The sharp rebound will test China’s ability to keep its COVID measures surgical and targeted, and challenge the expectations of investors that the world’s second-largest economy could soon reopen its borders or even back off from its zero-tolerance approach.
Guangzhou, capital of Guangdong province, reported 2,377 new local cases for Nov. 7, up from 1,971 the previous day. It was a dramatic jump from just double-digit increases two weeks ago, as the sprawling southern Chinese city, dubbed the “factory floor of the world”, battles its most serious outbreak ever.
Many of its districts, including Haizhu at the heart of city, have imposed varying levels of curbs and lockdowns. But, so far, Guangzhou has resisted a blanket lockdown like the one in Shanghai earlier this year.
Shanghai, currently not facing a COVID resurgence, went into a lockdown in April and May after reporting several thousands of new infections daily in the last week of March.
Zhengzhou, capital of central Henan province and a major production base for Apple supplier Foxconn, reported 733 new local cases for Nov. 7, more than doubling from a day earlier.
In Beijing, authorities detected 64 new local infections, a small uptick relative to Guangzhou and Zhengzhou, but enough to spark a new burst of PCR tests for many of its residents and a lockdown of more buildings and neighbourhoods where cases had been found.
“The lockdown situation has continued to deteriorate quickly across the country over the past week, with our in-house China COVID lockdown index rising to 12.2% of China’s total GDP from 9.5% last Monday,” Nomura wrote in a note on Monday.

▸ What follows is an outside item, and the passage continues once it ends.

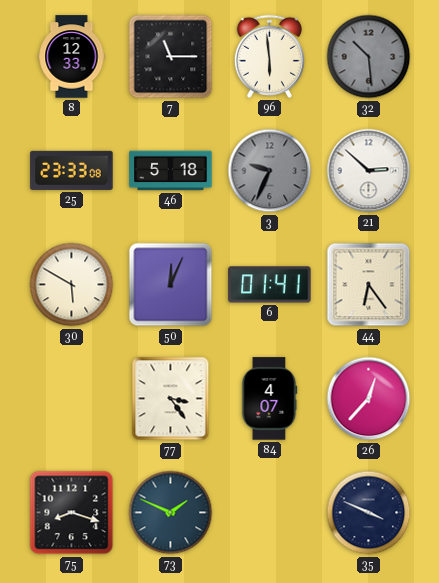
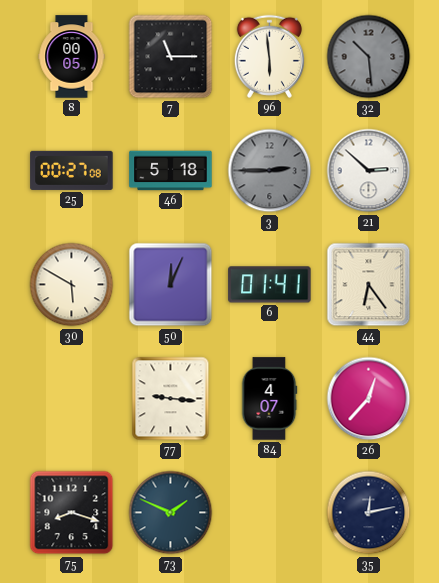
8: 12:33 -> 00:05
25: 23:33 -> 00:27
3: 9:34 -> 2:45
77: 3:24 -> 9:16
35: 3:49 -> 12:13
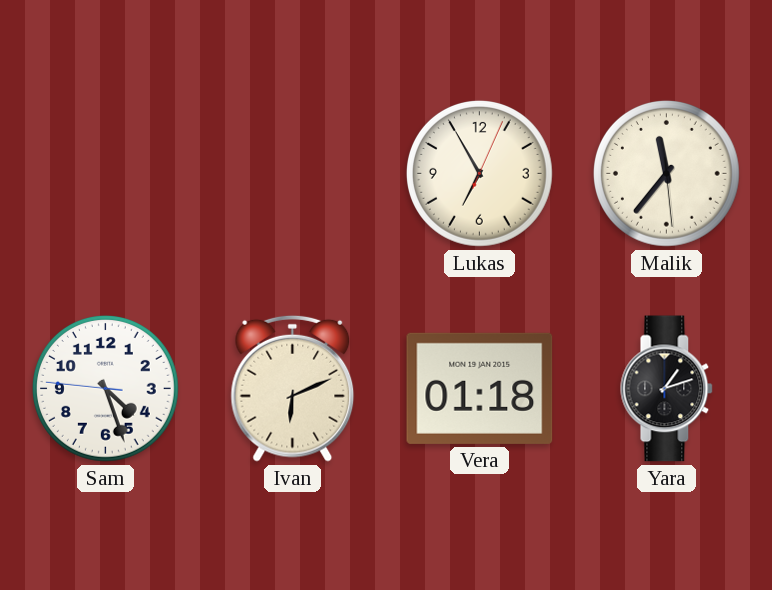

“We continue to believe that, while Beijing may fine-tune some of its COVID measures in coming weeks, those fine-tuning measures could be more than offset by local officials’ tightening of the zero-COVID strategy.”
In the southwest metropolis of Chongqing, the city reported 281 new local cases, more than doubling from 120 a day earlier.
Chongqing officials have put new curbs on areas in at least four districts, closing some karaoke lounges, dance halls and entertainment venues, in a situation which a local official described as “complex and severe”.